The dried peas begin to soak up the water and swell. This makes them larger, and pushes them upwards and out of the glass.
Normally if you pierce a balloon the hole in the rubber expands and causes it to burst. The sticky tape stops the holes expanding.
The ping-pong ball will be pushed down by the air in the tall glass. You can prove this by placing a tissue into the bottom of the empty glass. When you remeove the glass the tissue will still be dry.
The fizzing of the vinegar and baking soda produces carbon dioxide. This gas is heavier than air so it stays (invisibly) in the bowl. The candle needs air to burn so goes out when it is surrounded by the carbon dioxide.
Science experiments for kids continued...
The soap destroys the surface tension of the water.
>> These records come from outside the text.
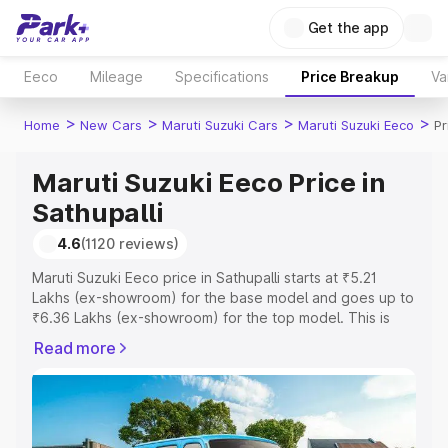
Get the app
Eeco
Mileage
Specifications
Price Breakup
Va
>
>
>
>
Home
New Cars
Maruti Suzuki Cars
Maruti Suzuki Eeco
Pr
Maruti Suzuki Eeco Price in
Sathupalli
4.6
(1120 reviews)
Maruti Suzuki Eeco price in Sathupalli starts at ₹5.21
Lakhs (ex-showroom) for the base model and goes up to
₹6.36 Lakhs (ex-showroom) for the top model. This is
Maruti Suzuki Eeco on-road price in Sathupalli which
Read more
includes RTO or Registration Cost, Insurance Cost.
Explore the complete variant-wise on-road price of
Maruti Suzuki Eeco price in Sathupalli, along with key
features and details to help you choose the best option.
But some sections of surface tension will remain away from your finger (and the soap). The pepper stays afloat on these sections.
First the raisins will sink to the bottom of the glass. Then the bubbles from the drink will stick to the raisins which causes them to rise. At the top of the drink the bubbles burst, causing them to sink again.
Your sense of touch doesn't work very well when your skin is cold - making it difficult to pick up the rice.
Your skin becomes acclimatized to the temperature of the bowls of water. One hand has been warmed so the lukewarm water feels cold. The other is cold so the lukewarm water feels hot.
You should see a hole melted in the center of the ice. Ice does not melt unil it reaches 0 degrees C. The salt lowers the melting point causing the ice it touches to melt earlier. The salty part of the ice cube changes into water leaving the rest of the ice cube frozen.
After a while the tissue paper will absorb the water and sinks, but the needle is supported by the water's surface tension and stays floating.
The spores are the seeds of the mushroom which drop to the ground for reproduction. When you leave the mushroom on a sheet of paper, the seeds form there and leave a pattern.
Your finger rubs the glass as it moves around the rim. This causes the glass to vibrate and produce the sound.